At the SOC’s most advanced level are managers and chief officers and they will be more engaged and execute this process. This group oversees all SOC team activities and is responsible for hiring and training, plus evaluating individual and overall performance. Level 4's step in during crises, and, specifically, serve as the liaison between the Security team and the rest of the organization. They are also responsible for ensuring compliance with organization, industry and government regulations.

Level 3: Proactive security operations

The security managers are informed and specialist crew are involved and begin moving from reactive to proactive security actions. Personnel are likely expert security analysts who are actively searching for vulnerabilities within the network and hunting for threats. They will use advanced threat detection tools to diagnose weaknesses and make recommendations for overall security improvement. Within this group, you might also find specialists, such as forensic investigators, compliance auditors or cybersecurity analysts. They will decide to escalate Level 4.

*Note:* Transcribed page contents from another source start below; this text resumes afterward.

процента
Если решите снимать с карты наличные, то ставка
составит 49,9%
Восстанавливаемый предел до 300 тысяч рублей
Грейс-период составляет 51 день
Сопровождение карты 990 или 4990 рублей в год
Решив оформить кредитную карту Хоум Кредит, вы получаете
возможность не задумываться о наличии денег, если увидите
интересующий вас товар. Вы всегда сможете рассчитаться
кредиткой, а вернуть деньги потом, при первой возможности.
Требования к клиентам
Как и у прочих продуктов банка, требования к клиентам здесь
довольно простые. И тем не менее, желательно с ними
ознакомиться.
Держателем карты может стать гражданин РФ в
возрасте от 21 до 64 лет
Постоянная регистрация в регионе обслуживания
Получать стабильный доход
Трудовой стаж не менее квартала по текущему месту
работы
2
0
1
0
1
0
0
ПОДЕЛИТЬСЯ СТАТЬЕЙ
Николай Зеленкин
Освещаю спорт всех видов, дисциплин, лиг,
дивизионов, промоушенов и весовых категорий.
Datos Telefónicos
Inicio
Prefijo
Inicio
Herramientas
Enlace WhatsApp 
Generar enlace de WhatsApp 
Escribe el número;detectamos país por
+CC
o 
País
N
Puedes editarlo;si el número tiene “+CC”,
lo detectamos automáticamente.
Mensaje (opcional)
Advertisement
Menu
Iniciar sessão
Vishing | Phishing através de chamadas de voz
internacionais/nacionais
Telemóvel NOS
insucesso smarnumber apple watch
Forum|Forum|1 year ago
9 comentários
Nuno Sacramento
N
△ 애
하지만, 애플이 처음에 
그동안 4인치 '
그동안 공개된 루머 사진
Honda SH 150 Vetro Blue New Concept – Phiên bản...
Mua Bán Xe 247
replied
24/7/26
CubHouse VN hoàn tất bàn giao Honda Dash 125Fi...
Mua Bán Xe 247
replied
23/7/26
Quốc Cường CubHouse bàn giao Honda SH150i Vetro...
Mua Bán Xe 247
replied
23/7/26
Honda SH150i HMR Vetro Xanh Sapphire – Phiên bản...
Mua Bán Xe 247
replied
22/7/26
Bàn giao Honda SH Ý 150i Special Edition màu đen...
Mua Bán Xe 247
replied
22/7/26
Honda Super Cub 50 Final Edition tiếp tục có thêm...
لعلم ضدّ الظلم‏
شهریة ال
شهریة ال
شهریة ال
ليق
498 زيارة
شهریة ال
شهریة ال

Level 2: Cyber Incident Remediation

These personnel can quickly get to the root of the problem and assess which part of your infrastructure is an issue or at risk. They will follow a well defined playbook process and makes decision to remediate the problem based on knowledge of the issue and environments. They will flag certain issues for additional investigation outside of the incident response protocol and when to escalate to Level 3.

Level 1: First responders

The first line of incident responders are group of security analysts who will be eyes on glass 24x7 and watch for alerts. They are primarily tasked to look at the urgency of an alert, can it be solved within their confines which is automated playbook / orchestration or follow up on established playbooks. Based on the above they play a role to escalate to Level 2. They are also responsible to run statistics and SOC reports for review. Behavioral analytics and AI based beta models are adopted for advanced needs to act as L1.